------ Available data ------

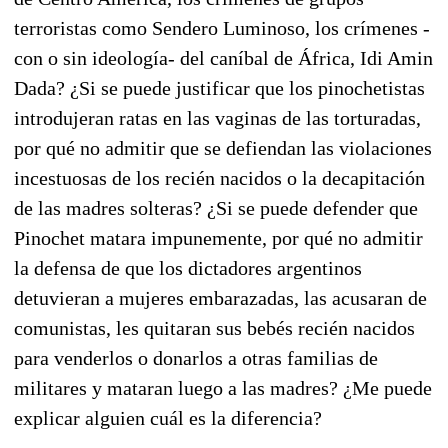
terroristas como Sendero Luminoso, los crímenes -
con o sin ideología- del caníbal de África, Idi Amin
Dada? ¿Si se puede justificar que los pinochetistas
introdujeran ratas en las vaginas de las torturadas,
por qué no admitir que se defiendan las violaciones
incestuosas de los recién nacidos o la decapitación
de las madres solteras? ¿Si se puede defender que
Pinochet matara impunemente, por qué no admitir
la defensa de que los dictadores argentinos
detuvieran a mujeres embarazadas, las acusaran de
comunistas, les quitaran sus bebés recién nacidos
para venderlos o donarlos a otras familias de
militares y mataran luego a las madres? ¿Me puede
explicar alguien cuál es la diferencia?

------

• Problem statement:
The line above containing "introdujeran ratas en", the line containing "la defensa de que los dictadores argentinos", and every line between them are to be transcribed exactly; no other line is wanted.

• Solution below:
introdujeran ratas en las vaginas de las torturadas,
por qué no admitir que se defiendan las violaciones
incestuosas de los recién nacidos o la decapitación
de las madres solteras? ¿Si se puede defender que
Pinochet matara impunemente, por qué no admitir
la defensa de que los dictadores argentinos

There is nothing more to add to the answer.